Porto Alegre puxa o aumento do desemprego na RMPA

Os dados da PED-RMPA divulgados nesta quarta-feira, 20, mostram que a taxa de desemprego total elevou-se de 12,0% em outubro de 2017 para 12,6% em novembro, com um número total de desempregados estimado em 234 mil pessoas. O aumento alcançou 12 mil pessoas em relação ao mês anterior, desses, 9 mil são trabalhadores de Porto Alegre, ou seja, 75%.

“Este é o segundo mês de aumento do desemprego. Esse resultado se deveu à redução do contingente de ocupados (-10 mil, ou -0,6%), uma vez que a força de trabalho se manteve em relativa estabilidade (mais 2 mil, ou 0,1%).  O que a gente tem de diferente este mês é a taxa de desemprego de Porto Alegre maior que a taxa dos demais. Tradicionalmente ocorria o inverso. Esse desemprego em novembro está mais associado à queda em Porto Alegre”, esclarece Iracema Castelo Branco, economista da FEE. Os setores que mais sofreram na capital foi a construção e o comércio. “Quanto à posição na ocupação, foram atingidos principalmente os trabalhadores com carteira assinada”, destaca.

Em novembro, de acordo com a pesquisa, caiu 0,6% o nível ocupacional na RMPA , queda estimada em um contingente de 1.622 mil ocupados. Com referência aos setores, houve redução na indústria de transformação (eliminação de 7 mil postos de trabalho, ou -2,5%) e na construção (-4 mil, ou -3,1%); relativa estabilidade em comércio; reparação de veículos automotores e motocicletas (geração de 1 mil postos de trabalho, ou 0,3%); e elevação nos serviços (geração de 4 mil postos de trabalho, ou 0,5%).

Segundo a posição na ocupação, houve diminuição do total de assalariados (-19 mil, ou -1,7%), devido às reduções no setor privado (-14 mil, ou -1,5%) e no setor público (-6 mil, ou -3,7%). No setor privado, reduziu-se o emprego com carteira assinada (-17 mil, ou -1,9%) e aumentou o sem carteira (mais 3 mil, ou 3,3%). O contingente de trabalhadores autônomos aumentou  (mais 16 mil, ou 6,8%) e decresceu o de empregados domésticos (menos 5 mil, ou -5,0%) e o daqueles classificados nas demais posições (-2 mil, ou -1,2%).

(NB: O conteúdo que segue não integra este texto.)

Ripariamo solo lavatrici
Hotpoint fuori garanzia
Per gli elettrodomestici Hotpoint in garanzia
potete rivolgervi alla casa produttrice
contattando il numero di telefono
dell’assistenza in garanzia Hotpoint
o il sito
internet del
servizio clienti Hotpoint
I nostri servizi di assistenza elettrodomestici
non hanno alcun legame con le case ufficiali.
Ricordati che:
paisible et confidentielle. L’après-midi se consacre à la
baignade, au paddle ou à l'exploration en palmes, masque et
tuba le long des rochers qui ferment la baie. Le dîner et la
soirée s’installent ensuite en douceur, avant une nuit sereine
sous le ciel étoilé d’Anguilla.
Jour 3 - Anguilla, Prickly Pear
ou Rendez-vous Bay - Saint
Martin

De setembro para outubro de 2017, o rendimento médio real diminuiu para o total de ocupados   (-1,6%) e para os autônomos (-2,7%). Em relação aos assalariados, registrou-se relativa estabilidade (0,2%).

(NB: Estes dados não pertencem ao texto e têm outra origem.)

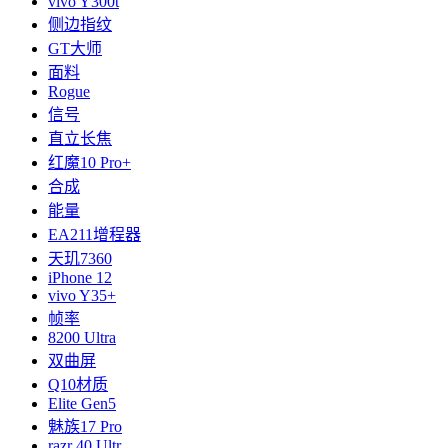
vivo Y300t
侧边指纹
GT大师
面料
Rogue
信号
直立长焦
红魔10 Pro+
合成
能量
EA211增程器
天玑7360
iPhone 12‌
vivo Y35+
帧率
8200 Ultra
双曲屏
Q10材质
Elite Gen5
魅族17 Pro
razr 40 Ultr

Outro dado relevante de novembro é a taxa de desemprego oculto que alcançou 1,8% . “Essa taxa está relacionada com atividades de final de ano, são os famosos bicos que dão um fôlego nesta época”, explica Iracema.

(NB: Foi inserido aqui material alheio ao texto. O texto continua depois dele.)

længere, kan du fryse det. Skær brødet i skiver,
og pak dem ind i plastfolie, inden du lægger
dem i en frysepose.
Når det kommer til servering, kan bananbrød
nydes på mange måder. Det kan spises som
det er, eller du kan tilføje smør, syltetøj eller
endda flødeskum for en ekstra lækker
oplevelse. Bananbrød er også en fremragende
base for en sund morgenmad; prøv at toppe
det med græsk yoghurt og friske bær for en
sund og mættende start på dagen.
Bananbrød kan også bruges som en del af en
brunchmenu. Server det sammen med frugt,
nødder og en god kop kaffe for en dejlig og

Observando os resultados dos últimos 12 meses, as tendências apontam para um quadro ainda preocupante. “A tendência observada indica redução na ocupação e aumento da taxa de desemprego, além da redução dos rendimentos para ocupados, autônomos e assalariados”, completa Cláudia Algayer, pesquisadora da FGTAS.